WHAT NEEDS TO BE DONE: Where a picture appears in the lines below, please omit it and copy every other part exactly.

AVAILABLE RECORDS:
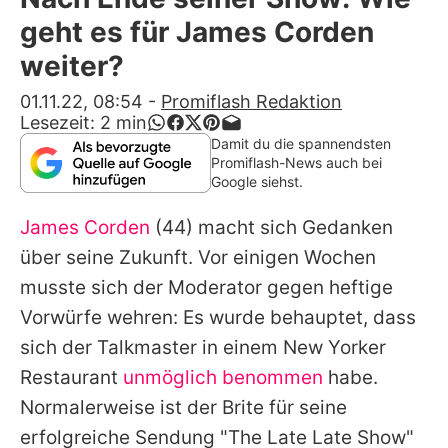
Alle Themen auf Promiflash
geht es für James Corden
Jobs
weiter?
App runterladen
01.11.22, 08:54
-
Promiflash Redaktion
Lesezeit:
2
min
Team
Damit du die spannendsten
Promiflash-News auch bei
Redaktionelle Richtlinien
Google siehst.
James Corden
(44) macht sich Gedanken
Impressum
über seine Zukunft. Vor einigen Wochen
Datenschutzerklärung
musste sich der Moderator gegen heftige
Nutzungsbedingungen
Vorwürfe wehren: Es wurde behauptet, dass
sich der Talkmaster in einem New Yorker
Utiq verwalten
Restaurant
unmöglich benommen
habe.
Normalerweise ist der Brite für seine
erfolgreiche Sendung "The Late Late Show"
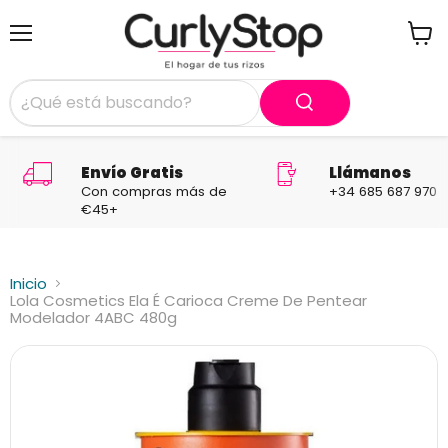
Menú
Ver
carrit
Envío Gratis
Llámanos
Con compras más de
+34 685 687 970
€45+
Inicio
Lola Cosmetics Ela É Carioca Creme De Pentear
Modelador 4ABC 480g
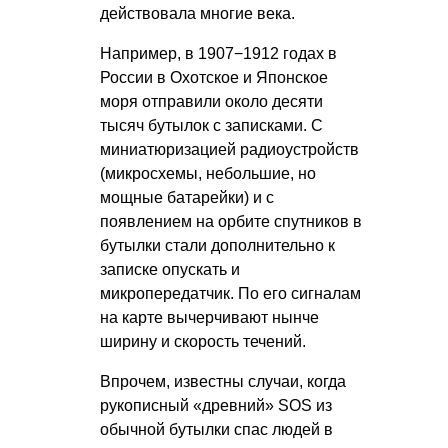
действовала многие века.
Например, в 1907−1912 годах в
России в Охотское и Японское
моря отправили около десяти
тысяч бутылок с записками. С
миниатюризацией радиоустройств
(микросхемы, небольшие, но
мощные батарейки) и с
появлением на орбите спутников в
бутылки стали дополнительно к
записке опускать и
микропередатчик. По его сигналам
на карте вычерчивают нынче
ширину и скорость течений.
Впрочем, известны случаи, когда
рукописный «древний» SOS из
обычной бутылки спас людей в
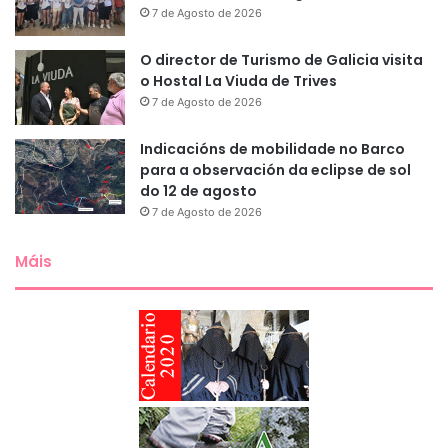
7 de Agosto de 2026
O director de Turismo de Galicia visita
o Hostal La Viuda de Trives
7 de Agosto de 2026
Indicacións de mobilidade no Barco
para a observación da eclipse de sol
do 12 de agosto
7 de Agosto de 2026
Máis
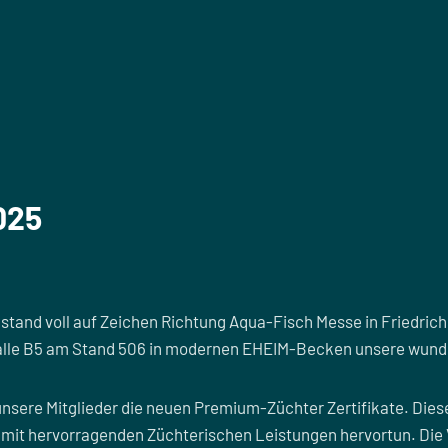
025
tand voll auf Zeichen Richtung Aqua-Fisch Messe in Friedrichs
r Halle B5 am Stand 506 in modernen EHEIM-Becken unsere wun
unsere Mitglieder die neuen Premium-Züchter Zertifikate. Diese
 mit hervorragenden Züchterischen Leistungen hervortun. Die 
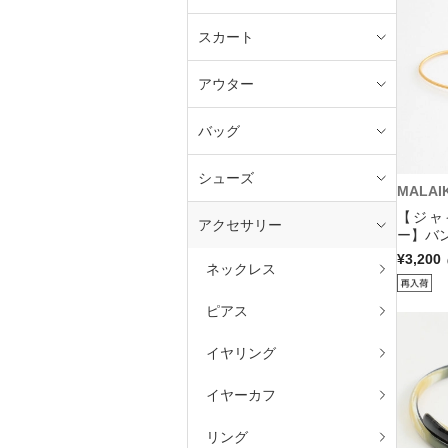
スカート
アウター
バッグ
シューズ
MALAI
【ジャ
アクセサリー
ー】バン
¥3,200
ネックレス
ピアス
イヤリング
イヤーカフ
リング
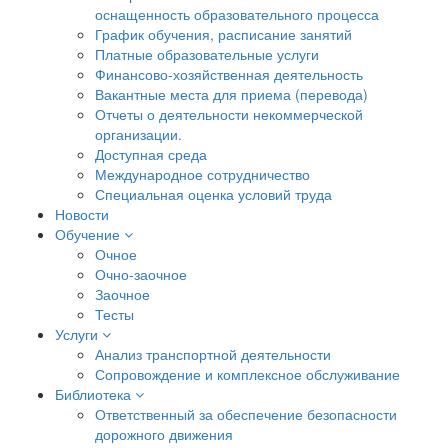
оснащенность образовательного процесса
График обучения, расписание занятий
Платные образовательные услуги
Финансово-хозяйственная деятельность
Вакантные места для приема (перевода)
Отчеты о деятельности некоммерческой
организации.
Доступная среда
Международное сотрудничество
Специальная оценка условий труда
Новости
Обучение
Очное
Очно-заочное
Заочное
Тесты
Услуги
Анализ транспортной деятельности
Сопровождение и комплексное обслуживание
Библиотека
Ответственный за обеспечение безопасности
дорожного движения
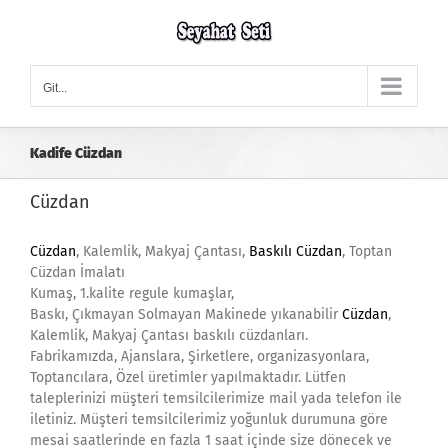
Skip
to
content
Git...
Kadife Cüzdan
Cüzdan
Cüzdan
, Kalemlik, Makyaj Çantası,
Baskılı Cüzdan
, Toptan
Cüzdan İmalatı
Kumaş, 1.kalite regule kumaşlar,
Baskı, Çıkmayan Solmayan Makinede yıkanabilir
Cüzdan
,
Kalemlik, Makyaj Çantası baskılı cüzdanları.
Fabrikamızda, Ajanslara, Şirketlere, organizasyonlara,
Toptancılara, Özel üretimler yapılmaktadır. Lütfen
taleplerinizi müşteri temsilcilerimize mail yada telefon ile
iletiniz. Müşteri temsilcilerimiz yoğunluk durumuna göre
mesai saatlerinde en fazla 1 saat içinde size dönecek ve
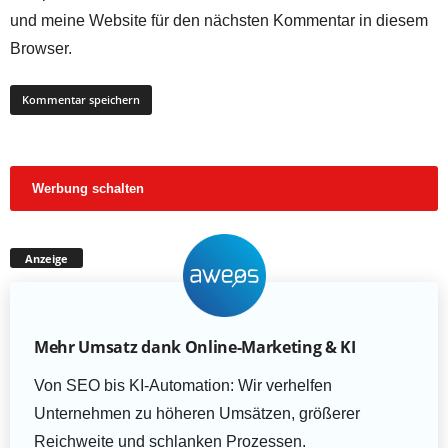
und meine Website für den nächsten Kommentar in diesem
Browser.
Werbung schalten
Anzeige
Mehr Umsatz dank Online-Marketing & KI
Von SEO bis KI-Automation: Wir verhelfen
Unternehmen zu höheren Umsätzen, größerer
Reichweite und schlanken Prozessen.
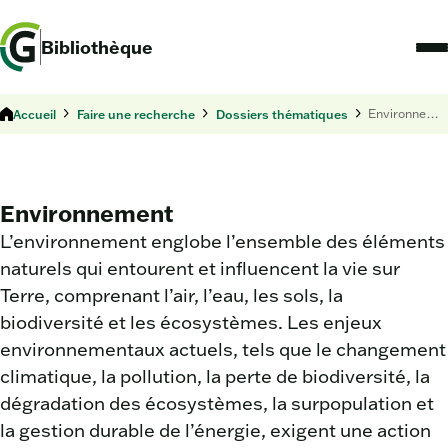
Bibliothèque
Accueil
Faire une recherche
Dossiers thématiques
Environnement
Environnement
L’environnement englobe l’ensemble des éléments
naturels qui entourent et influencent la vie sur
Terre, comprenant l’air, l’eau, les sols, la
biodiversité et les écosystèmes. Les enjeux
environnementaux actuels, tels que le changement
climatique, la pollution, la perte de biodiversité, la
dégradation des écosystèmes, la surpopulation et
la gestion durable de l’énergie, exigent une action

ANSWER TO THIS TASK:
Alle Themen auf Promiflash
geht es für James Corden
Jobs
weiter?
App runterladen
01.11.22, 08:54
-
Promiflash Redaktion
Lesezeit:
2
min
Team
Damit du die spannendsten
Promiflash-News auch bei
Redaktionelle Richtlinien
Google siehst.
James Corden
(44) macht sich Gedanken
Impressum
über seine Zukunft. Vor einigen Wochen
Datenschutzerklärung
musste sich der Moderator gegen heftige
Nutzungsbedingungen
Vorwürfe wehren: Es wurde behauptet, dass
sich der Talkmaster in einem New Yorker
Utiq verwalten
Restaurant
unmöglich benommen
habe.
Normalerweise ist der Brite für seine
erfolgreiche Sendung "The Late Late Show"
Menú
Ver
carrit
Envío Gratis
Llámanos
Con compras más de
+34 685 687 970
€45+
Inicio
Lola Cosmetics Ela É Carioca Creme De Pentear
Modelador 4ABC 480g
действовала многие века.
Например, в 1907−1912 годах в
России в Охотское и Японское
моря отправили около десяти
тысяч бутылок с записками. С
миниатюризацией радиоустройств
(микросхемы, небольшие, но
мощные батарейки) и с
появлением на орбите спутников в
бутылки стали дополнительно к
записке опускать и
микропередатчик. По его сигналам
на карте вычерчивают нынче
ширину и скорость течений.
Впрочем, известны случаи, когда
рукописный «древний» SOS из
обычной бутылки спас людей в
7 de Agosto de 2026
O director de Turismo de Galicia visita
o Hostal La Viuda de Trives
7 de Agosto de 2026
Indicacións de mobilidade no Barco
para a observación da eclipse de sol
do 12 de agosto
7 de Agosto de 2026
Máis
025
tand voll auf Zeichen Richtung Aqua-Fisch Messe in Friedrichs
r Halle B5 am Stand 506 in modernen EHEIM-Becken unsere wun
unsere Mitglieder die neuen Premium-Züchter Zertifikate. Diese
 mit hervorragenden Züchterischen Leistungen hervortun. Die 
スカート
アウター
バッグ
シューズ
MALAI
【ジャ
アクセサリー
ー】バン
¥3,200
ネックレス
ピアス
イヤリング
イヤーカフ
リング
оснащенность образовательного процесса
График обучения, расписание занятий
Платные образовательные услуги
Финансово-хозяйственная деятельность
Вакантные места для приема (перевода)
Отчеты о деятельности некоммерческой
организации.
Доступная среда
Международное сотрудничество
Специальная оценка условий труда
Новости
Обучение
Очное
Очно-заочное
Заочное
Тесты
Услуги
Анализ транспортной деятельности
Сопровождение и комплексное обслуживание
Библиотека
Ответственный за обеспечение безопасности
дорожного движения
Skip
to
content
Git...
Kadife Cüzdan
Cüzdan
Cüzdan
, Kalemlik, Makyaj Çantası,
Baskılı Cüzdan
, Toptan
Cüzdan İmalatı
Kumaş, 1.kalite regule kumaşlar,
Baskı, Çıkmayan Solmayan Makinede yıkanabilir
Cüzdan
,
Kalemlik, Makyaj Çantası baskılı cüzdanları.
Fabrikamızda, Ajanslara, Şirketlere, organizasyonlara,
Toptancılara, Özel üretimler yapılmaktadır. Lütfen
taleplerinizi müşteri temsilcilerimize mail yada telefon ile
iletiniz. Müşteri temsilcilerimiz yoğunluk durumuna göre
mesai saatlerinde en fazla 1 saat içinde size dönecek ve
und meine Website für den nächsten Kommentar in diesem
Browser.
Werbung schalten
Anzeige
Mehr Umsatz dank Online-Marketing & KI
Von SEO bis KI-Automation: Wir verhelfen
Unternehmen zu höheren Umsätzen, größerer
Reichweite und schlanken Prozessen.
Bibliothèque
Accueil
Faire une recherche
Dossiers thématiques
Environnement
Environnement
L’environnement englobe l’ensemble des éléments
naturels qui entourent et influencent la vie sur
Terre, comprenant l’air, l’eau, les sols, la
biodiversité et les écosystèmes. Les enjeux
environnementaux actuels, tels que le changement
climatique, la pollution, la perte de biodiversité, la
dégradation des écosystèmes, la surpopulation et
la gestion durable de l’énergie, exigent une action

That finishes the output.